Advanced EM problem involving summation of 1/Cosh

[gysush]

We solve Poisson's equation in cartesian coords for a region bounded by planes forming a box. Some of the planes are grounded. The lengths of the box are L1, L2, L3. There is no charge distribution.

Let a=mPi/L2
b=nPi/L3

The solutions goes like: sinh(sqrt(a^2 + b^2)*x)sin(a*y)sin(b*z)

with our coefficients going like: 1/(m*n)*1/sinh(sqrt(a^2 + b^2)*L1) (neglecting factors of Pi and constants)

The solution is valid only for odd n,m from 1 to infinity.

I want to show that the avg value of the potential over all the sides is equal to the potential at the center:

V(L1/2,L2/2,L3/2) = prescribed equation asked to show.

So I evaluate all my terms at the center.

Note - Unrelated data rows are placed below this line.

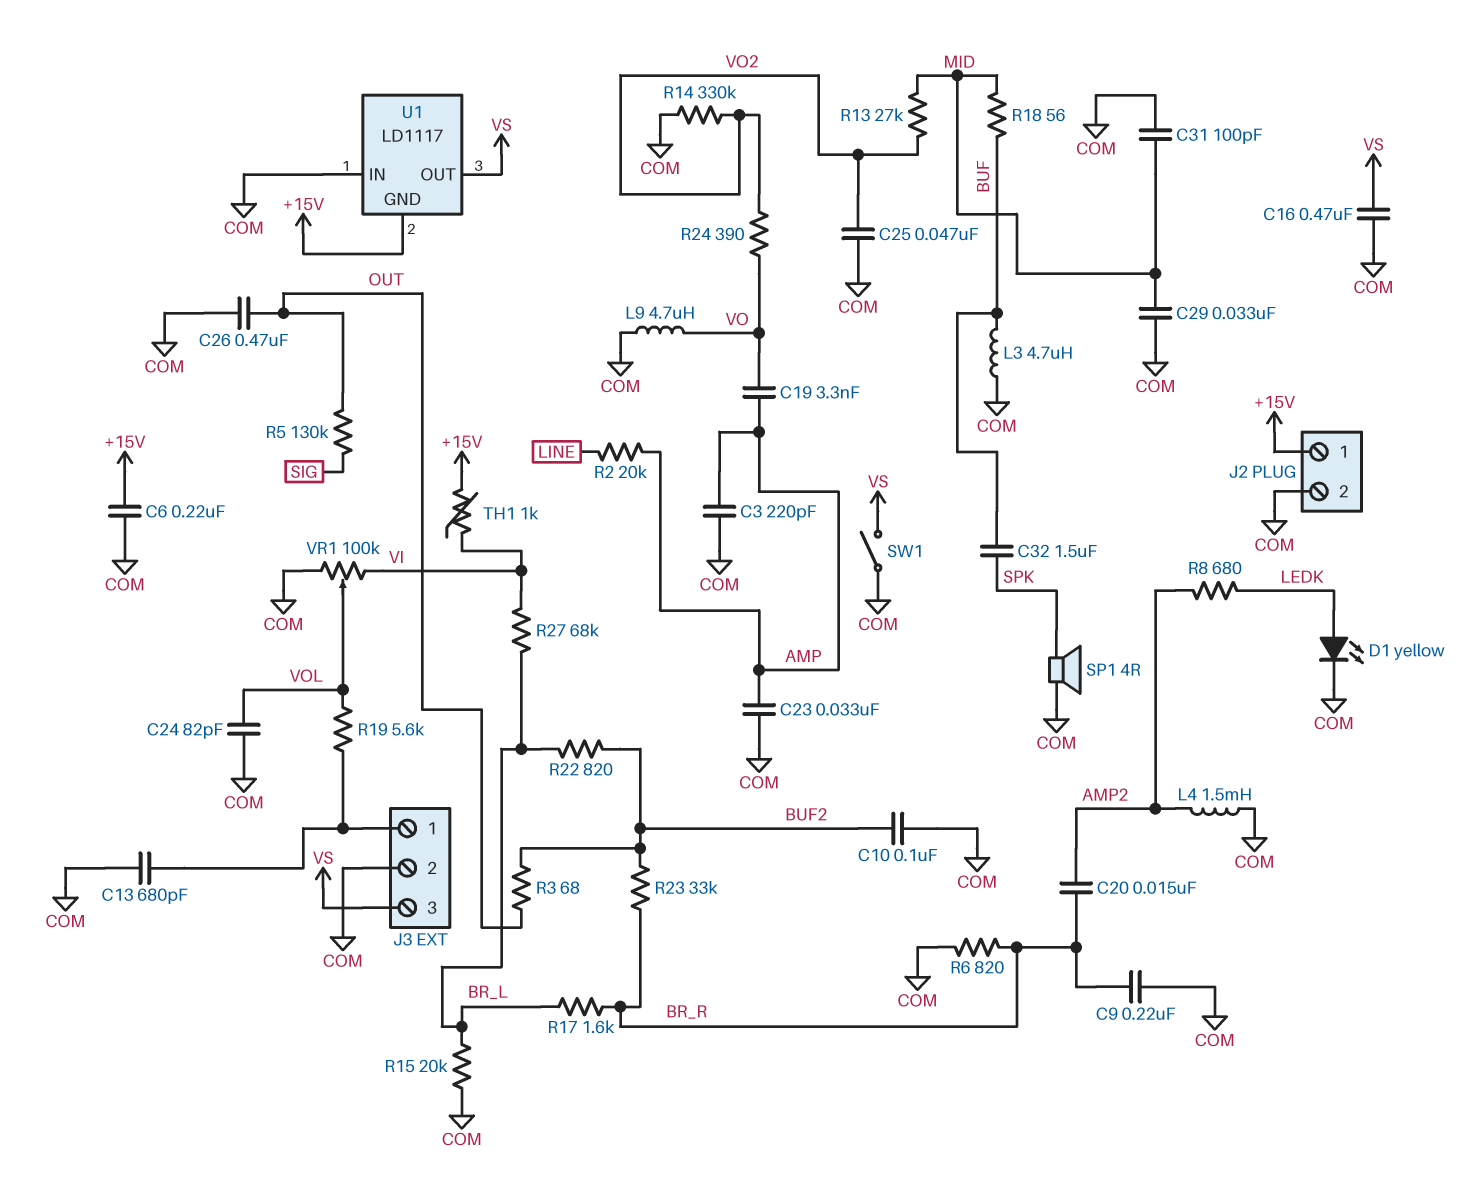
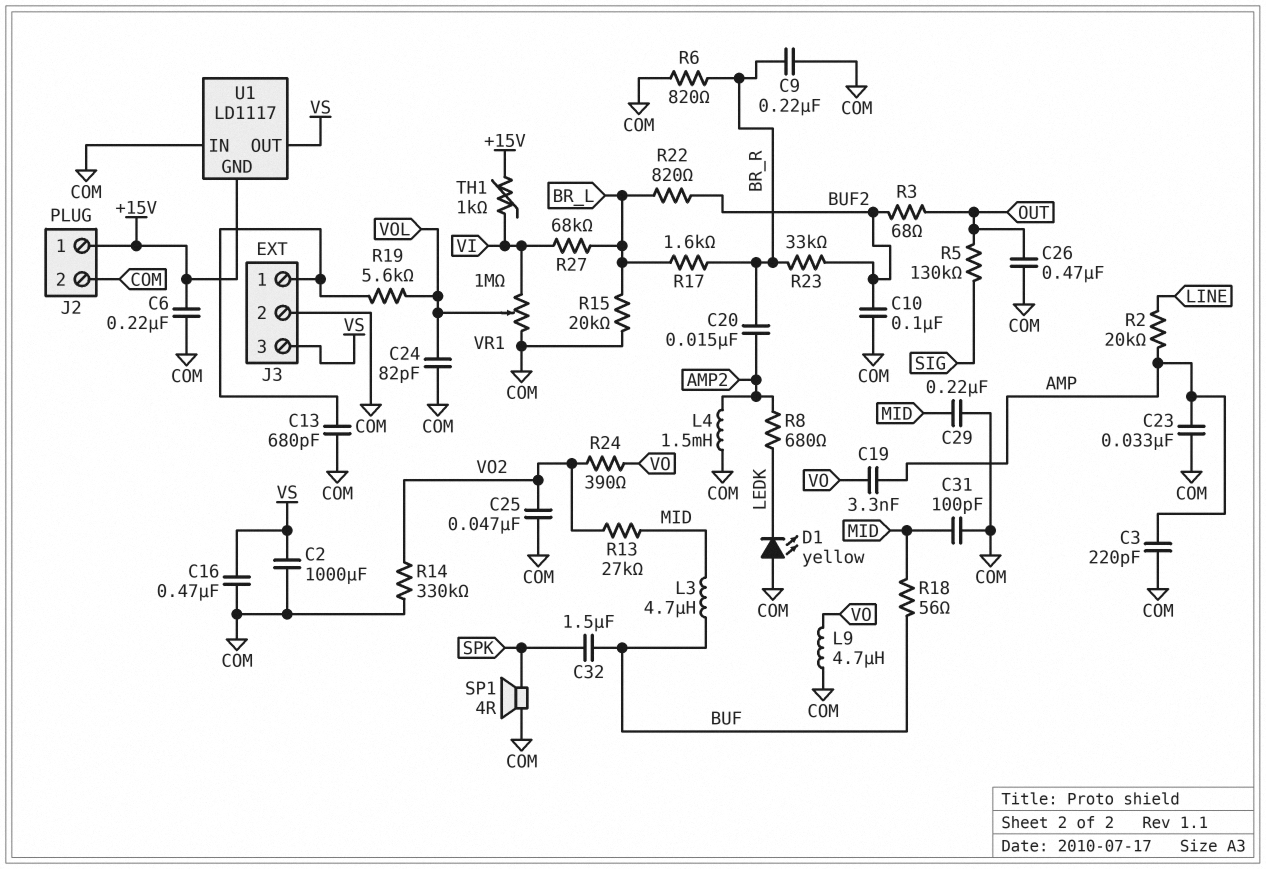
C2: none -> 1000uF (COM, VS)
C29: 33nF (COM, MID) -> 220nF (COM, MID)
D1: LED yellow (A LEDK, K COM) -> LED yellow (A COM, K LEDK)
L3: 4.7uH (BUF, COM) -> 4.7uH (BUF, MID)
SW1: switch (COM, VS) -> none
VR1: 100k (COM, VI, wiper VOL) -> 1M (COM, VI, wiper VOL)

I have some cancellation of the sinh terms because sinh(2x)=2*sinh(x)*cosh(x)

I make a change of variables from m,n to 2k-1,2j-1 so that the sum goes from 1 to infinity for all positive integers and thus allowing me to change my two sin terms into (-1)^j+k

So what I am trying to sum is this:

Sum(j:1,00)Sum(k:1,00) (-1)^j+k *1/[(2k-1)(2j-1)]1/cosh(sqrt(a^2 + b^2)*L1)

a=(2j-1)Pi/L2
b=(2k-1)Pi/L3

Kinda stumped as to any analytical route without trying to use software.

 

[mark726]

Thank you for sharing your approach to solving the problem. It seems like you have made some good progress in evaluating the potential at the center of the box. However, in order to show that the average value of the potential over all sides is equal to the potential at the center, you will need to show that the sum you have written converges to a finite value. This can be done by using the alternating series test, which states that if the terms of a series alternate in sign and decrease in magnitude, then the series converges.

In your case, the terms of the series alternate in sign due to the (-1)^j+k factor, and the magnitude decreases as the indices j and k increase. Therefore, you can use the alternating series test to show that the sum converges to a finite value. Once you have shown this, you can then equate the value of the sum to the potential at the center of the box, thus proving that the average value of the potential over all sides is equal to the potential at the center.

I hope this helps in your analytical approach to the problem. Good luck!